RECORDED DATA: Begin
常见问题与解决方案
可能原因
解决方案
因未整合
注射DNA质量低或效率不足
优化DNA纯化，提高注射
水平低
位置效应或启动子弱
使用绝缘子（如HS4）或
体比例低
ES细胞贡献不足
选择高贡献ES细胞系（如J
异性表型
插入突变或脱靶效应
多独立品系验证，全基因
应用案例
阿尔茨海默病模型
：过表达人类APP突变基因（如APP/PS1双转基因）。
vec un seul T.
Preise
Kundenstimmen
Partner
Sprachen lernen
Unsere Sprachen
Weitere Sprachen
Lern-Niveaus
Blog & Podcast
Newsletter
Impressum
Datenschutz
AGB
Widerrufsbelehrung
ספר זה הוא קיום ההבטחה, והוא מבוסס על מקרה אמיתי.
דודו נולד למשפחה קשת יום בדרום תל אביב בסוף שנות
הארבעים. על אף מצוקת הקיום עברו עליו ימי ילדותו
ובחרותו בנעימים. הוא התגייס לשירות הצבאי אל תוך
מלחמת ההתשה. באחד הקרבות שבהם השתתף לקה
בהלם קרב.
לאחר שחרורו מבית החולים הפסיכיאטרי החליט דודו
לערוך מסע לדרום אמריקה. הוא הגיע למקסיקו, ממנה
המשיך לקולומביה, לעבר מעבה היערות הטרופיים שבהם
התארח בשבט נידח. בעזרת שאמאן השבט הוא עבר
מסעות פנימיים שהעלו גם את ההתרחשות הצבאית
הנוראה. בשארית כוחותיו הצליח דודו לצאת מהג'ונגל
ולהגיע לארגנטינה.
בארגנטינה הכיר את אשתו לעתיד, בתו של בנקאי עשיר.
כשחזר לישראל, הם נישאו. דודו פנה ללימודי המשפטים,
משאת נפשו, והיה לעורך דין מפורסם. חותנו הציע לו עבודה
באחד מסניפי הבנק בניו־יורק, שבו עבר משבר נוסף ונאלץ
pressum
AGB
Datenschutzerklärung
RECORDED DATA: End
WORK ORDER -> Could you copy each line above word for word?

SOLUTION TO THE EXERCISE ->
常见问题与解决方案
可能原因
解决方案
因未整合
注射DNA质量低或效率不足
优化DNA纯化，提高注射
水平低
位置效应或启动子弱
使用绝缘子（如HS4）或
体比例低
ES细胞贡献不足
选择高贡献ES细胞系（如J
异性表型
插入突变或脱靶效应
多独立品系验证，全基因
应用案例
阿尔茨海默病模型
：过表达人类APP突变基因（如APP/PS1双转基因）。
vec un seul T.
Preise
Kundenstimmen
Partner
Sprachen lernen
Unsere Sprachen
Weitere Sprachen
Lern-Niveaus
Blog & Podcast
Newsletter
Impressum
Datenschutz
AGB
Widerrufsbelehrung
ספר זה הוא קיום ההבטחה, והוא מבוסס על מקרה אמיתי.
דודו נולד למשפחה קשת יום בדרום תל אביב בסוף שנות
הארבעים. על אף מצוקת הקיום עברו עליו ימי ילדותו
ובחרותו בנעימים. הוא התגייס לשירות הצבאי אל תוך
מלחמת ההתשה. באחד הקרבות שבהם השתתף לקה
בהלם קרב.
לאחר שחרורו מבית החולים הפסיכיאטרי החליט דודו
לערוך מסע לדרום אמריקה. הוא הגיע למקסיקו, ממנה
המשיך לקולומביה, לעבר מעבה היערות הטרופיים שבהם
התארח בשבט נידח. בעזרת שאמאן השבט הוא עבר
מסעות פנימיים שהעלו גם את ההתרחשות הצבאית
הנוראה. בשארית כוחותיו הצליח דודו לצאת מהג'ונגל
ולהגיע לארגנטינה.
בארגנטינה הכיר את אשתו לעתיד, בתו של בנקאי עשיר.
כשחזר לישראל, הם נישאו. דודו פנה ללימודי המשפטים,
משאת נפשו, והיה לעורך דין מפורסם. חותנו הציע לו עבודה
באחד מסניפי הבנק בניו־יורק, שבו עבר משבר נוסף ונאלץ
pressum
AGB
Datenschutzerklärung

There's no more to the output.